Although methadone is often associated with heroin recovery, insurers and individual doctors tend to prescribe the cheap generic for its original use—pain relief—which drives up the number of methadone prescriptions. The local toll is documented—studies from Washington state and West Virginia found the number of methadone-related deaths was higher than deaths linked to any other opioid. Bolstering the methadone-as-pain-reliever trend:  A Vermont study which tracked methadone use showed that only 2 of 76 patients who died of methadone overdose between 2001 and 2006 used methadone for drug addiction recovery.

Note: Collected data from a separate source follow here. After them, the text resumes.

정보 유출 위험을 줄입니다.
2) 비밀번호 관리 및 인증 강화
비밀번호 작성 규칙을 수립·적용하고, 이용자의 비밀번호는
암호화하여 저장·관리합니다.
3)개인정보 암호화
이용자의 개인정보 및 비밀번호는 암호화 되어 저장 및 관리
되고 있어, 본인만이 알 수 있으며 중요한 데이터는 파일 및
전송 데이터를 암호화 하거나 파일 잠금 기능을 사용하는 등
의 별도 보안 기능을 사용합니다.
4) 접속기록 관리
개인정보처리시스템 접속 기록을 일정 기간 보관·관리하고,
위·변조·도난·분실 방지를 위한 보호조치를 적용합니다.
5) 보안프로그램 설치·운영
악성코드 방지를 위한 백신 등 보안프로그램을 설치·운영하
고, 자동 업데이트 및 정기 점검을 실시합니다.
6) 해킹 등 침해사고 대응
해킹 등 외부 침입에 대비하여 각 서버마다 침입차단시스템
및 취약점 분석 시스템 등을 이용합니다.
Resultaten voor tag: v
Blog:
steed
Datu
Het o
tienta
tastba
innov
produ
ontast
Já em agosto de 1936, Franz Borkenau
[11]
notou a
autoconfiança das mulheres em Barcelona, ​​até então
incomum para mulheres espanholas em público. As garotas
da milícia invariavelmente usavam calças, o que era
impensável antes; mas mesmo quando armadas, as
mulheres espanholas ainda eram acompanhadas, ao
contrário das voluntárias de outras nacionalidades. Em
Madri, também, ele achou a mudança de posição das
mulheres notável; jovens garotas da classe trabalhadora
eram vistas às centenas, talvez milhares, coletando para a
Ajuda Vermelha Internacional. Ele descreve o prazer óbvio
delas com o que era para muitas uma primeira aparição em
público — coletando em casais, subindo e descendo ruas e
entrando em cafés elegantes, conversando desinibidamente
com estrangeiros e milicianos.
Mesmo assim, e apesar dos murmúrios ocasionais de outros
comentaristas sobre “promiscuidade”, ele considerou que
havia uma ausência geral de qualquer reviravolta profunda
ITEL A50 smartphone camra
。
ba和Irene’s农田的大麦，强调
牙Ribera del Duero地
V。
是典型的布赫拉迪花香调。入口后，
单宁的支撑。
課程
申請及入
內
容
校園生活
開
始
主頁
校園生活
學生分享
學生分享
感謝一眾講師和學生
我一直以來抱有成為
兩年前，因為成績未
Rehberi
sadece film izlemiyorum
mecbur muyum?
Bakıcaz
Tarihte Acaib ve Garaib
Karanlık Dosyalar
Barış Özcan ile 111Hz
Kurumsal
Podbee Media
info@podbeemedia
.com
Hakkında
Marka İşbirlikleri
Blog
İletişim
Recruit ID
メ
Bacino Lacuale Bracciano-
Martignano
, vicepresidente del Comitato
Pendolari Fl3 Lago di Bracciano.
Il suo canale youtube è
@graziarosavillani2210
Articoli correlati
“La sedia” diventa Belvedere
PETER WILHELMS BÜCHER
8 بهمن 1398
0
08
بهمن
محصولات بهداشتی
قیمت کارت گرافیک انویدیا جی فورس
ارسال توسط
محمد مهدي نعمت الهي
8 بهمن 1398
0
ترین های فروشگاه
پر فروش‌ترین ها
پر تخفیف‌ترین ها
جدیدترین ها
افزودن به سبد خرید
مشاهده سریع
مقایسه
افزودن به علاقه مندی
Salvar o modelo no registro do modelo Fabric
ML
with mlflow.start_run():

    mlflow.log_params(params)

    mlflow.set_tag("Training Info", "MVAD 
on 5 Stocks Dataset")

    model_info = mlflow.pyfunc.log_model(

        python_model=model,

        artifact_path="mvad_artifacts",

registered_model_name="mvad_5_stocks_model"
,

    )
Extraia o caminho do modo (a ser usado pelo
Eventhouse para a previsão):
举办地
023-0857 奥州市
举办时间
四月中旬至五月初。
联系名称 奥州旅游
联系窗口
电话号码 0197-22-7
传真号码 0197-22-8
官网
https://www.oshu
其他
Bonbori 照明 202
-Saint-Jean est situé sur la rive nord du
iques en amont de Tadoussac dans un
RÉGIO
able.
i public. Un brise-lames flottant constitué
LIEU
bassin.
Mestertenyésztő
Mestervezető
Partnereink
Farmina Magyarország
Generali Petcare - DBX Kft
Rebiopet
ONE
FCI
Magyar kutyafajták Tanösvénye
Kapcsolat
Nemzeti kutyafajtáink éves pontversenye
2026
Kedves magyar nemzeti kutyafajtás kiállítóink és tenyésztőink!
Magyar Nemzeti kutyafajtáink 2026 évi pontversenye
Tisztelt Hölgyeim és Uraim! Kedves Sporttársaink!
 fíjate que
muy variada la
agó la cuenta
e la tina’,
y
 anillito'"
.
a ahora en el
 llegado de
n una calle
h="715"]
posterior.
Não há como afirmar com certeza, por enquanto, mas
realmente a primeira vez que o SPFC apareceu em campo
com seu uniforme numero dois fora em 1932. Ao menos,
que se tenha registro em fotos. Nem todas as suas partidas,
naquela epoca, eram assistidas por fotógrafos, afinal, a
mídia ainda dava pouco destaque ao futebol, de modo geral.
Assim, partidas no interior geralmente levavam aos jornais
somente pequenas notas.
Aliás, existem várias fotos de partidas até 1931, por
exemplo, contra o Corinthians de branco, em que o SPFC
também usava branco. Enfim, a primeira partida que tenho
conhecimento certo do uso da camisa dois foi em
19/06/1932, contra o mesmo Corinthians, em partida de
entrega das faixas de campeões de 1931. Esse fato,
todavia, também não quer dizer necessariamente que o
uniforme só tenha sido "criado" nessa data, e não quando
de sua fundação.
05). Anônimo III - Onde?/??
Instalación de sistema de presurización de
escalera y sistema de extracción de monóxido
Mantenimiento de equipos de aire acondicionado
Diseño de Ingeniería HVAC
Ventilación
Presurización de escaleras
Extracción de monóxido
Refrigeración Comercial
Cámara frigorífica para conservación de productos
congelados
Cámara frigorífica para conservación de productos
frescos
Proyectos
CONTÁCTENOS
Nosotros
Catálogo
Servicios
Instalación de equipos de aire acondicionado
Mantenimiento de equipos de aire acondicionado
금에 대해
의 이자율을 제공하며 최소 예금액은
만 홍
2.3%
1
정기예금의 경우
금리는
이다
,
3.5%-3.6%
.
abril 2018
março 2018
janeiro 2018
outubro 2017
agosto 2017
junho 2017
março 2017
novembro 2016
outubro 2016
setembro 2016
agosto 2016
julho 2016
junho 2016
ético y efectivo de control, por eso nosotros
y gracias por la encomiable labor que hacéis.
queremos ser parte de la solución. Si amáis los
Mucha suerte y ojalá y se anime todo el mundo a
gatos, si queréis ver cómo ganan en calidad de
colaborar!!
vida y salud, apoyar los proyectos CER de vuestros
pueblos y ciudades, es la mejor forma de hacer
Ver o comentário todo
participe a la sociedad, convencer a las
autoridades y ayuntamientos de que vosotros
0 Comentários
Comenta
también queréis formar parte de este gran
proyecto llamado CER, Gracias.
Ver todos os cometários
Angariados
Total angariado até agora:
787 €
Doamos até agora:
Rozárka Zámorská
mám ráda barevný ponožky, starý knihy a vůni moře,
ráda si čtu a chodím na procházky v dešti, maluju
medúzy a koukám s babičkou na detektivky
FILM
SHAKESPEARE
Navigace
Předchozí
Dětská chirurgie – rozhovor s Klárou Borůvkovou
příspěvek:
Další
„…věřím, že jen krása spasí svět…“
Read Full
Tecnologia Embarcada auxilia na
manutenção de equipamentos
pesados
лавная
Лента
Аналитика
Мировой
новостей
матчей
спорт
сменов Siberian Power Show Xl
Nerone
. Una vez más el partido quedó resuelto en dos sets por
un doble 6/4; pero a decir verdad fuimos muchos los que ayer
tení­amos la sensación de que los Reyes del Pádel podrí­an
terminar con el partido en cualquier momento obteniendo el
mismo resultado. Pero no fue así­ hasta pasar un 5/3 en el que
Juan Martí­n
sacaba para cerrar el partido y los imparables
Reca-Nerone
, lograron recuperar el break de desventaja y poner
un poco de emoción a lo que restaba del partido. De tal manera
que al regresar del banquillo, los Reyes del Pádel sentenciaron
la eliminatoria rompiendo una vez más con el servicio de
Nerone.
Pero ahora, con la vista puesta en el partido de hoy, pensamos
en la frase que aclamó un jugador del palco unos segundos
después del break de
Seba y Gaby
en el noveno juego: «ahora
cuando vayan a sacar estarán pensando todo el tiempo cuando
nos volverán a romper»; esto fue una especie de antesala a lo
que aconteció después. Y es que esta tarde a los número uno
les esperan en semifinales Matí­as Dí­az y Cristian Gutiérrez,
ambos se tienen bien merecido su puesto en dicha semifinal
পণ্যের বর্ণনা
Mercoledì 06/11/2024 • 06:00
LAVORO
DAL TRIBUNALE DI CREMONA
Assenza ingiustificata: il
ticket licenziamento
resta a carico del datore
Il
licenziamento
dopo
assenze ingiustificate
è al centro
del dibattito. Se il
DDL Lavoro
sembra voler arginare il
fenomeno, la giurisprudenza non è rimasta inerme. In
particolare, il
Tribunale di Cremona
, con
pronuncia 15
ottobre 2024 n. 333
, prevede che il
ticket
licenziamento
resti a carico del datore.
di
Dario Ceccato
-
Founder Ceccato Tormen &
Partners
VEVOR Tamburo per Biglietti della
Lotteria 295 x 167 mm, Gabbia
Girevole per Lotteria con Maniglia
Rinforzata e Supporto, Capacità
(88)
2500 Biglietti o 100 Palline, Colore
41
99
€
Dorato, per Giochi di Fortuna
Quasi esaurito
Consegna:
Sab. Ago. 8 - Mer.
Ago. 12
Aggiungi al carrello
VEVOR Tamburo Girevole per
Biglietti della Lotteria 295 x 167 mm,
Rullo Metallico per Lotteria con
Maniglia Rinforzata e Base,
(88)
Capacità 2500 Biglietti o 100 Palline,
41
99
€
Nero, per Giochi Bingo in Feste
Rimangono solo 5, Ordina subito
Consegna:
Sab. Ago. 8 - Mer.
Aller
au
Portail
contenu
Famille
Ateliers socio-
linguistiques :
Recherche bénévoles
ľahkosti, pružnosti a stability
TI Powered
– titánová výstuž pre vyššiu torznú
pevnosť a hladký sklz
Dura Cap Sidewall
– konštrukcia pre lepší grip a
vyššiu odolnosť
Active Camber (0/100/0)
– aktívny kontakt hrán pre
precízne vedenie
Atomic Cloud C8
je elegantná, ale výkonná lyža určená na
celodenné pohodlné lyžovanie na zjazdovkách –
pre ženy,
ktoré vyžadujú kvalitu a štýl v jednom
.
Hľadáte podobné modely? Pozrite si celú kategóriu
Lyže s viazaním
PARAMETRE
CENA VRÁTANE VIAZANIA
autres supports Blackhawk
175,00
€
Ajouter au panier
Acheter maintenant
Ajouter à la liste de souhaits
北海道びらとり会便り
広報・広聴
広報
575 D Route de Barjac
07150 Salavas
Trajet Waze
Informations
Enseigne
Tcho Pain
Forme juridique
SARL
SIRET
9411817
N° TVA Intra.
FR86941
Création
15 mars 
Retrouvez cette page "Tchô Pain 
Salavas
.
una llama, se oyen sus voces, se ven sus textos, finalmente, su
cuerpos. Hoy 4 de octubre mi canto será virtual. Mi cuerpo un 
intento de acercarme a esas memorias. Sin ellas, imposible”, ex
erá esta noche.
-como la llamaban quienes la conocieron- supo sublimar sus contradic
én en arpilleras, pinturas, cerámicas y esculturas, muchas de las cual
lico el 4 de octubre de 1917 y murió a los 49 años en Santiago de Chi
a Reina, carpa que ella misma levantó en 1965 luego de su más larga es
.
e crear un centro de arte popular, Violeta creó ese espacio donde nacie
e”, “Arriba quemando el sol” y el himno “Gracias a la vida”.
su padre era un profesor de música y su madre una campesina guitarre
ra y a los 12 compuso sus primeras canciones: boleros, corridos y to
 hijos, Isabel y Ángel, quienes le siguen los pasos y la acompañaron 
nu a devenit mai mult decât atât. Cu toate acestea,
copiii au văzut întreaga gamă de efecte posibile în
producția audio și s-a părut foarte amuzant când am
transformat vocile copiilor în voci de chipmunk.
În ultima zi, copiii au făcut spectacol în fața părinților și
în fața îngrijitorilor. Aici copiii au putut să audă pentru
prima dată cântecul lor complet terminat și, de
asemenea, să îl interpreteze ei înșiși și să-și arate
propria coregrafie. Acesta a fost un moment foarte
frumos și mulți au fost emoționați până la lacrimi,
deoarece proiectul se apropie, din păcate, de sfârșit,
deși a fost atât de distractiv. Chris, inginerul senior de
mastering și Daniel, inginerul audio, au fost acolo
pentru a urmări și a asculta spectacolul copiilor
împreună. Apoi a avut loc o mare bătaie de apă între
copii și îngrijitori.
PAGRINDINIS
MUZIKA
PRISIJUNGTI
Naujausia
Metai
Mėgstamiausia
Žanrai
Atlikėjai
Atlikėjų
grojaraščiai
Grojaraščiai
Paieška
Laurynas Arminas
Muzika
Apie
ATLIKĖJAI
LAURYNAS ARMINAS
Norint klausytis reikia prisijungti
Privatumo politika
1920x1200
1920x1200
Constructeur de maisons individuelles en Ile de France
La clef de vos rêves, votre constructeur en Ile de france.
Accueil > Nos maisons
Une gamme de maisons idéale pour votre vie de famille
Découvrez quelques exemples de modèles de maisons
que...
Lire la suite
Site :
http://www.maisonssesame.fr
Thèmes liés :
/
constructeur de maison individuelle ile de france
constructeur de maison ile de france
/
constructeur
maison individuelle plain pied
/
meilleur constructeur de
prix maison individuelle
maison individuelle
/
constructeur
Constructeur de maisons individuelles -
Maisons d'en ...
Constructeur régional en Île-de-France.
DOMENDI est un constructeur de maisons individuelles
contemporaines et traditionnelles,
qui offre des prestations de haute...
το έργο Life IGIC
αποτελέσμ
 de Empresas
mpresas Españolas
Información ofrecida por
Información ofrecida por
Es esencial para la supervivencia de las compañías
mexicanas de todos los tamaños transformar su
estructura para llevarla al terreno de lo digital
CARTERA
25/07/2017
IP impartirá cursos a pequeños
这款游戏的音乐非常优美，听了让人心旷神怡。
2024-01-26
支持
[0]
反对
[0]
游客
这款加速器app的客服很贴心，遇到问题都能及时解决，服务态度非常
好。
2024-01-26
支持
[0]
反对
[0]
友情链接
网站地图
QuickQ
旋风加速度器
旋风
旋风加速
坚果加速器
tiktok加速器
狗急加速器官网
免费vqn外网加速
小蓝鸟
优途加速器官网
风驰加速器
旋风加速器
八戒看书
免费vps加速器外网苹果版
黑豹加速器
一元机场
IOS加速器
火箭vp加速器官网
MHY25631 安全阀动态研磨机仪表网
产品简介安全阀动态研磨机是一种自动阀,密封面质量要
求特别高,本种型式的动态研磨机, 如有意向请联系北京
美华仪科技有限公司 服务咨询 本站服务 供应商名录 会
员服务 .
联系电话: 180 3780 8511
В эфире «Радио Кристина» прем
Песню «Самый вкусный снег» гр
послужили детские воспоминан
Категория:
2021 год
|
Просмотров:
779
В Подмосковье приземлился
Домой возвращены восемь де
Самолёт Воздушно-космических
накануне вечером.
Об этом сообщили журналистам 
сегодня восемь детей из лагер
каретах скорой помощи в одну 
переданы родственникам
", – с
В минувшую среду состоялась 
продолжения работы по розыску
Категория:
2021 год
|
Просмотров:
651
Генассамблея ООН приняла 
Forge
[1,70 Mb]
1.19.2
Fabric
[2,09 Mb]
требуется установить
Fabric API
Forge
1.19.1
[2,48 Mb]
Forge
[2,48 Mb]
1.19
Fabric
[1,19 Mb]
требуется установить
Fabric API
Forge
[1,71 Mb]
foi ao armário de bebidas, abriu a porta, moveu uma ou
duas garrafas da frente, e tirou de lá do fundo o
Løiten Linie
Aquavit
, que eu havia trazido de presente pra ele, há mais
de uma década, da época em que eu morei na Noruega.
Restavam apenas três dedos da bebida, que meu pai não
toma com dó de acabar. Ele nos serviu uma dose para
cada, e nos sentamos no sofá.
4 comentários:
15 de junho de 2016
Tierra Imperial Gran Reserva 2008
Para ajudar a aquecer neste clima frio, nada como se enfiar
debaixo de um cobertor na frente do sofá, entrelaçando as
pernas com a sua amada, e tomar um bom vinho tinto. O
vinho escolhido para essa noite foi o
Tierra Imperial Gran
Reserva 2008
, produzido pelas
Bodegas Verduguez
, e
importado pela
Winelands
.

They also note that the reasons for which pain medications are being prescribed have changed, and that use of these controlled medications is often for pain not associated with cancer. They note, for example that US prescriptions for chronic musculo-skeletal pain doubled between 1980 and 2000; one estimate put the number of adults taking prescription opioids for long-term treatment between 9.6 million and 11.5 million adults in 2005. They also note that the doses themselves are rising, but that it would be too simple to crack down on dose levels because “most overdoses occurred at low-to-moderate doses because such doses are prescribed more frequently, suggesting that even the most frequently used dose regimens carry some risk.”

This risk bumps up against another possible problem, which researchers say is the perceived legitimacy of a pain medication if it is a prescription. Calling it “a veneer of safety” and a class without stigma, they write that these two factors may increase the likelihood that patients will try or experiment with them. Doctor shopping—in which patients hop from office to office to seek out pain prescriptions—was among the list of factors that helped increase the rising prescription levels, but, it’s just one more “oh,” in the pile of reasons for why more medications are getting into more patients hands, or depending, on the view, flowing out of doctors’ offices.

Patients are also walking out with drugs and sharing them with individuals for whom they were not prescribed. Known as diversion, this, too, is considered a contributing factor for why so many people are getting so much prescription medication.

At the same time, guidelines about which patients should be considered prescription candidates have also increased the reach of these pain medications. Advocacy groups including the American Academy of Pain Medication and the American Pain Society have shaped how physicians view painkillers, and researchers write that these late 1990’s efforts were soon followed by a four-fold increase in hydrocodone prescriptions between 1997 and 2007. This is small compared to the other upticks they identified—US oxycodone consumption multiplied by nine times and methadone use by 13.

Eliminating prescription painkillers is not an option, because, as seen by the multiple FDA painkiller reviews and approvals, including that of controversial Zohydro, the demand is real. Researchers write that depriving patients of pain relief would expose millions to “negative health effects caused by pain.” They estimate that the global prescription opioid market would increase sixfold “if all countries had adequate access.”